Since STDERR AND STDOUT both just direct to the console, and you essentially want the work to be saved,
why not open a file handle for the work (and maybe one for the report), and use STDOUT with some interface
questions (# Review report data (y/n)), to preview the report before you save anything.
(I.e., send the report to STDOUT before saving a copy of it to the file handle)
Then have a followup interface question to save or abort, or whatever seems appropriate.

Teal

-----Original Message-----
From: Jonathan Otsuka
Sent: Mar 7, 2012 1:53 PM
To: "Kansas City Perl Mongers (kc.pm)"
Subject: Re: [Kc] say STDOUT and warn STDERR

I am using getopt::long so I could add another parameter, but sometimes I want to see the data before I save it to a file.

I think I am going to change lines that I want to output to the screen if I redirect STDOUT or not to:

# since STDERR filehandle is already open for us
print STDERR "blah";

Instead of using:

warn "blah";

Jonathan Otsuka

On Mar 7, 2012, at 1:06 PM, Brian Hann <[email protected]> wrote:

If it's on the command line, you could use GetOpt::Long::Descriptive to set an optional filename argument for both the normal output and report output and then you wouldn't have to worry about wrangling output stream syntax when running the command.
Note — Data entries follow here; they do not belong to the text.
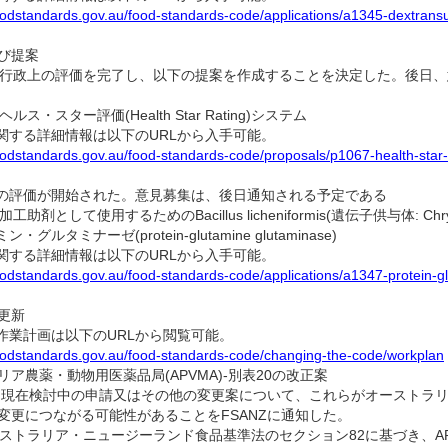
oodstandards.gov.au/food-standards-code/applications/a1345-dextransuc
及び提案
、行政上の評価を完了し、以下の提案を作成することを決定した。後日
ヘルス・スター評価(Health Star Rating)システム
する詳細情報は以下のURLから入手可能。
oodstandards.gov.au/food-standards-code/proposals/p1067-health-star-
評価が開始された。意見募集は、後日通知される予定である
加工助剤として使用するためのBacillus licheniformis(遺伝子供与体: Chrys
グルタミナーゼ(protein-glutamine glutaminase)
する詳細情報は以下のURLから入手可能。
oodstandards.gov.au/food-standards-code/applications/a1347-protein-gl
の更新
業計画は以下のURLから閲覧可能。
oodstandards.gov.au/food-standards-code/changing-the-code/workplan
ラリア農薬・動物用医薬品局(APVMA)-別表20の改正案
、現在検討中の申請又はその他の変更案について、これらがオーストラ
の変更につながる可能性があることをFSANZに通知した。
ーストラリア・ニュージーランド食品基準法のセクション82に基づき、A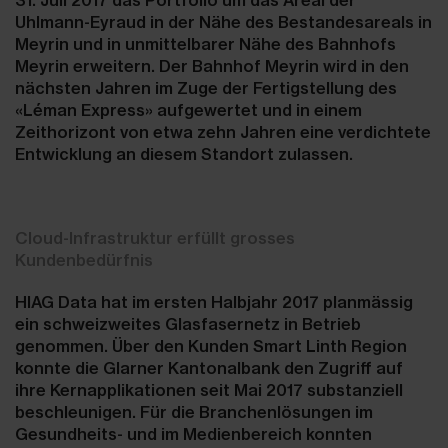
Uhlmann-Eyraud in der Nähe des Bestandesareals in
Meyrin und in unmittelbarer Nähe des Bahnhofs
Meyrin erweitern. Der Bahnhof Meyrin wird in den
nächsten Jahren im Zuge der Fertigstellung des
«Léman Express» aufgewertet und in einem
Zeithorizont von etwa zehn Jahren eine verdichtete
Entwicklung an diesem Standort zulassen.
Cloud-Infrastruktur erfüllt grosses
Kundenbedürfnis
HIAG Data hat im ersten Halbjahr 2017 planmässig
ein schweizweites Glasfasernetz in Betrieb
genommen. Über den Kunden Smart Linth Region
konnte die Glarner Kantonalbank den Zugriff auf
ihre Kernapplikationen seit Mai 2017 substanziell
beschleunigen. Für die Branchenlösungen im
Gesundheits- und im Medienbereich konnten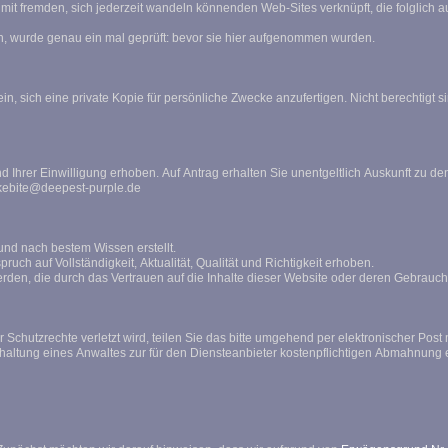
diesem Verantwortungsbereich unterliegen und
Dass die Links weder gegen Sitten noch Gesetze verstoßen, wurde genau ein mal geprüft: bevor sie hier aufgenommen wurden.
e Materialien zu verändern und /oder
Personenbe
ndera, snakebite@deepest-purple.de
Die Inhalte dieses Webprojektes wurden sorgfältig geprüft und nach bestem Wissen erstellt.
Aber für die hier dargebotenen Informationen wird kein Anspruch auf Vollständigkeit, Aktualität, Qualität und Richtigkeit erhoben.
Es kann keine Verantwortung für Schäden übernommen werden, die durch das Vertrauen au
Fa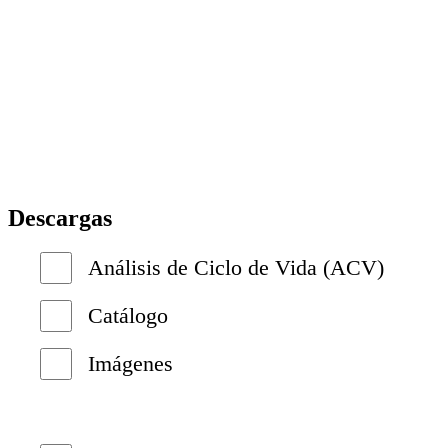
Descargas
Análisis de Ciclo de Vida (ACV)
Catálogo
Imágenes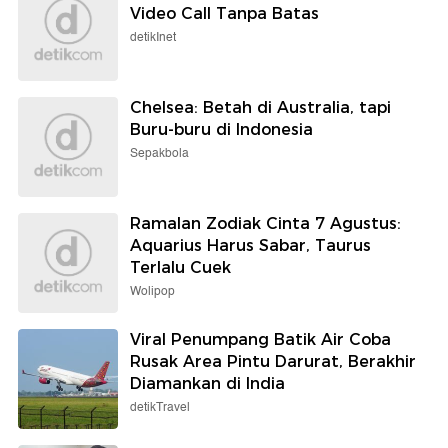
Video Call Tanpa Batas
detikInet
Chelsea: Betah di Australia, tapi
Buru-buru di Indonesia
Sepakbola
Ramalan Zodiak Cinta 7 Agustus:
Aquarius Harus Sabar, Taurus
Terlalu Cuek
Wolipop
Viral Penumpang Batik Air Coba
Rusak Area Pintu Darurat, Berakhir
Diamankan di India
detikTravel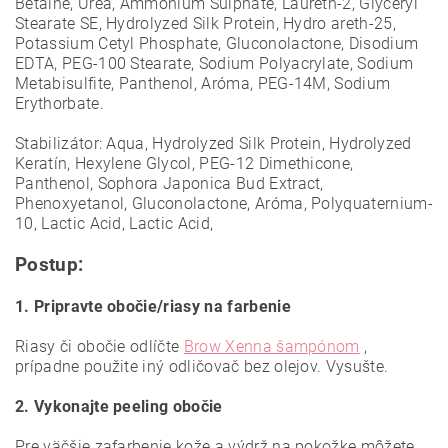
Betaine, Urea, Ammonium Sulphate, Laureth-2, Glyceryl
Stearate SE, Hydrolyzed Silk Protein, Hydro areth-25,
Potassium Cetyl Phosphate, Gluconolactone, Disodium
EDTA, PEG-100 Stearate, Sodium Polyacrylate, Sodium
Metabisulfite, Panthenol, Aróma, PEG-14M, Sodium
Erythorbate.
Stabilizátor: Aqua, Hydrolyzed Silk Protein, Hydrolyzed
Keratín, Hexylene Glycol, PEG-12 Dimethicone,
Panthenol, Sophora Japonica Bud Extract,
Phenoxyetanol, Gluconolactone, Aróma, Polyquaternium-
10, Lactic Acid, Lactic Acid,
Postup:
1. Pripravte obočie/riasy na farbenie
Riasy či obočie odlíčte
Brow Xenna šampónom
,
prípadne použite iný odličovač bez olejov. Vysušte.
2. Vykonajte peeling obočie
Pre väčšie zafarbenie kože a výdrž na pokožke môžete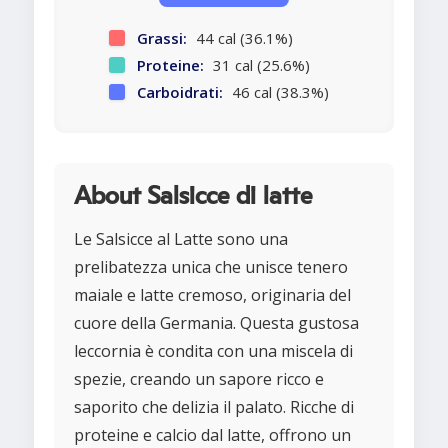
Grassi:
44 cal (36.1%)
Proteine:
31 cal (25.6%)
Carboidrati:
46 cal (38.3%)
About Salsicce di latte
Le Salsicce al Latte sono una
prelibatezza unica che unisce tenero
maiale e latte cremoso, originaria del
cuore della Germania. Questa gustosa
leccornia è condita con una miscela di
spezie, creando un sapore ricco e
saporito che delizia il palato. Ricche di
proteine e calcio dal latte, offrono un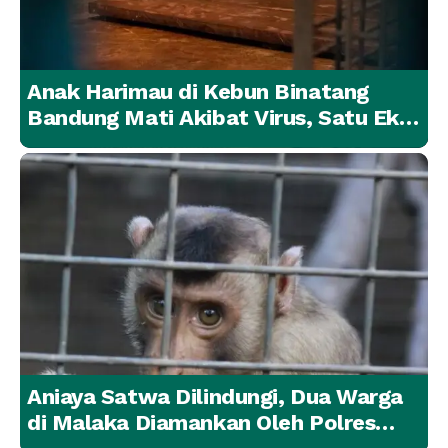
Anak Harimau di Kebun Binatang
Bandung Mati Akibat Virus, Satu Ekor
Lainnya Berangsur Membaik
Aniaya Satwa Dilindungi, Dua Warga
di Malaka Diamankan Oleh Polres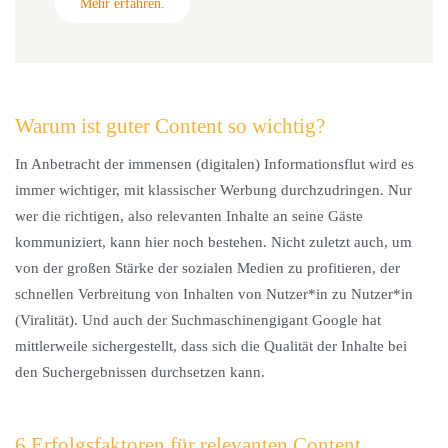
Mehr erfahren.
Warum ist guter Content so wichtig?
In Anbetracht der immensen (digitalen) Informationsflut wird es
immer wichtiger, mit klassischer Werbung durchzudringen. Nur
wer die richtigen, also relevanten Inhalte an seine Gäste
kommuniziert, kann hier noch bestehen. Nicht zuletzt auch, um
von der großen Stärke der sozialen Medien zu profitieren, der
schnellen Verbreitung von Inhalten von Nutzer*in zu Nutzer*in
(Viralität). Und auch der Suchmaschinengigant Google hat
mittlerweile sichergestellt, dass sich die Qualität der Inhalte bei
den Suchergebnissen durchsetzen kann.
6 Erfolgsfaktoren für relevanten Content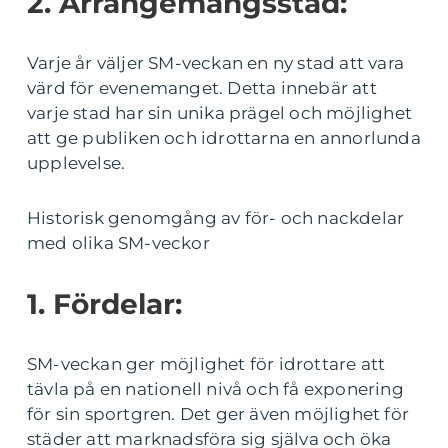
2. Arrangemangsstad:
Varje år väljer SM-veckan en ny stad att vara
värd för evenemanget. Detta innebär att
varje stad har sin unika prägel och möjlighet
att ge publiken och idrottarna en annorlunda
upplevelse.
Historisk genomgång av för- och nackdelar
med olika SM-veckor
1. Fördelar:
SM-veckan ger möjlighet för idrottare att
tävla på en nationell nivå och få exponering
för sin sportgren. Det ger även möjlighet för
städer att marknadsföra sig själva och öka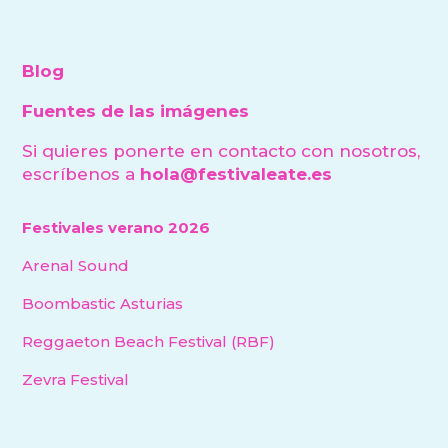
Blog
Fuentes de las imágenes
Si quieres ponerte en contacto con nosotros,
escríbenos a
hola@festivaleate.es
Festivales verano 2026
Arenal Sound
Boombastic Asturias
Reggaeton Beach Festival (RBF)
Zevra Festival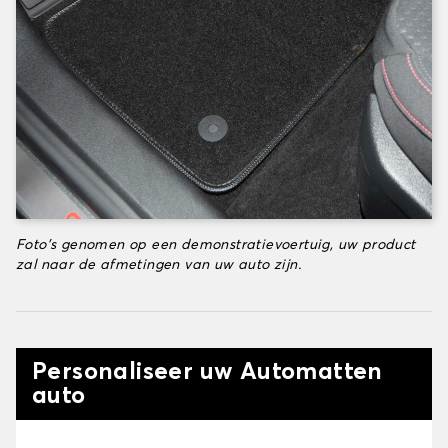
Foto's genomen op een demonstratievoertuig, uw product
zal naar de afmetingen van uw auto zijn.
Personaliseer uw Automatten
auto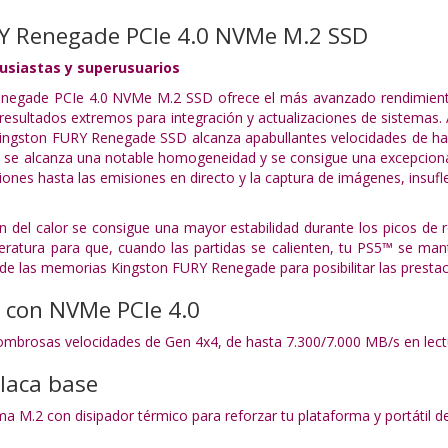
Y Renegade PCIe 4.0 NVMe M.2 SSD
usiastas y superusuarios
negade PCIe 4.0 NVMe M.2 SSD ofrece el más avanzado rendimiento 
esultados extremos para integración y actualizaciones de sistemas. A
ingston FURY Renegade SSD alcanza apabullantes velocidades de has
 se alcanza una notable homogeneidad y se consigue una excepcional
ciones hasta las emisiones en directo y la captura de imágenes, insu
 del calor se consigue una mayor estabilidad durante los picos de r
peratura para que, cuando las partidas se calienten, tu PS5™ se m
de las memorias Kingston FURY Renegade para posibilitar las presta
e con NVMe PCIe 4.0
ombrosas velocidades de Gen 4x4, de hasta 7.300/7.000 MB/s en lectur
laca base
a M.2 con disipador térmico para reforzar tu plataforma y portátil d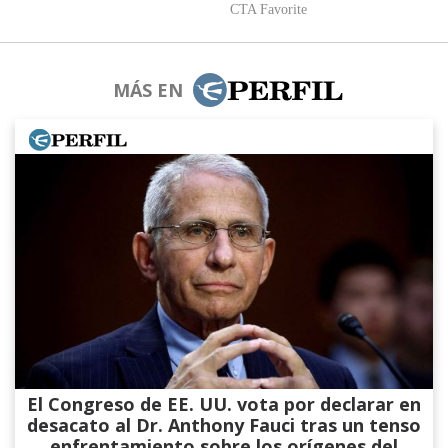
MÁS EN
El Congreso de EE. UU. vota por declarar en
desacato al Dr. Anthony Fauci tras un tenso
enfrentamiento sobre los orígenes del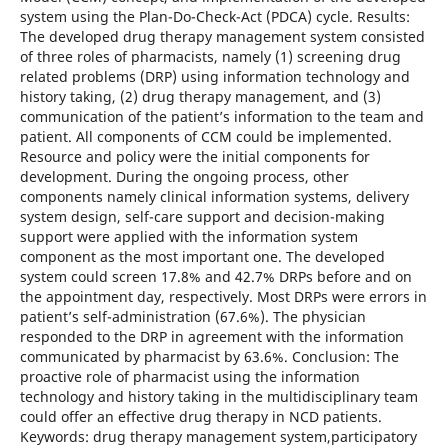
system using the Plan-Do-Check-Act (PDCA) cycle. Results:
The developed drug therapy management system consisted
of three roles of pharmacists, namely (1) screening drug
related problems (DRP) using information technology and
history taking, (2) drug therapy management, and (3)
communication of the patient’s information to the team and
patient. All components of CCM could be implemented.
Resource and policy were the initial components for
development. During the ongoing process, other
components namely clinical information systems, delivery
system design, self-care support and decision-making
support were applied with the information system
component as the most important one. The developed
system could screen 17.8% and 42.7% DRPs before and on
the appointment day, respectively. Most DRPs were errors in
patient’s self-administration (67.6%). The physician
responded to the DRP in agreement with the information
communicated by pharmacist by 63.6%. Conclusion: The
proactive role of pharmacist using the information
technology and history taking in the multidisciplinary team
could offer an effective drug therapy in NCD patients.
Keywords: drug therapy management system,participatory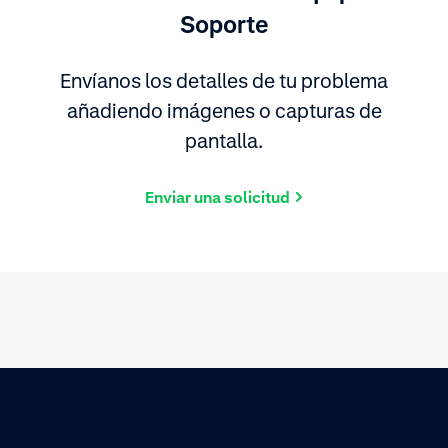
Soporte
Envíanos los detalles de tu problema
añadiendo imágenes o capturas de
pantalla.
Enviar una solicitud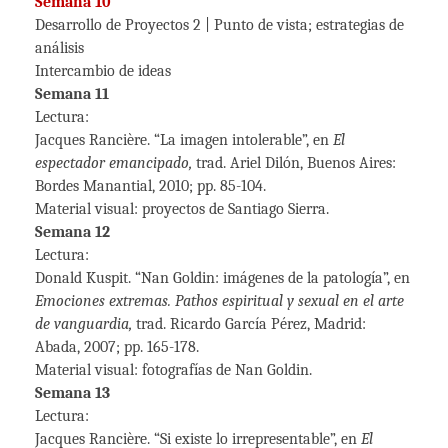
Semana 10
Desarrollo de Proyectos 2 | Punto de vista; estrategias de
análisis
Intercambio de ideas
Semana 11
Lectura:
Jacques Rancière. “La imagen intolerable”, en
El
espectador emancipado,
trad. Ariel Dilón, Buenos Aires:
Bordes Manantial, 2010; pp. 85-104.
Material visual: proyectos de Santiago Sierra.
Semana 12
Lectura:
Donald Kuspit. “Nan Goldin: imágenes de la patología”, en
Emociones extremas. Pathos espiritual y sexual en el arte
de vanguardia,
trad. Ricardo García Pérez, Madrid:
Abada, 2007; pp. 165-178.
Material visual: fotografías de Nan Goldin.
Semana 13
Lectura:
Jacques Rancière. “Si existe lo irrepresentable”, en
El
On Wed, Mar 7, 2012 at 1:02 PM, Jonathan Otsuka <[email protected]> wrote:
I want the user to choose what to do with STDOUT and STDERR on CLI. 

Jonathan Otsuka

On Mar 7, 2012, at 12:48 PM, Richard Allen <[email protected]> wrote:

You could pipe stderr in the shell seperatelyfrom stdout, but you can also redirect it in perl

http://www.cs.cmu.edu/afs/cs/usr/rgs/mosaic/pl-exp-io.html

The second codesnippet under open has an example

On Mar 7, 2012 12:41 PM, "Jonathan Otsuka" <[email protected]> wrote:
I have a program that process/format a file then prints to STDOUT which I may want to save/redirect to a file. I also create a report of the data that was processed, but I don't want the report output sent to STDOUT and was thinking of using warn since its output is to STDERR. Is there another way or is this the best way?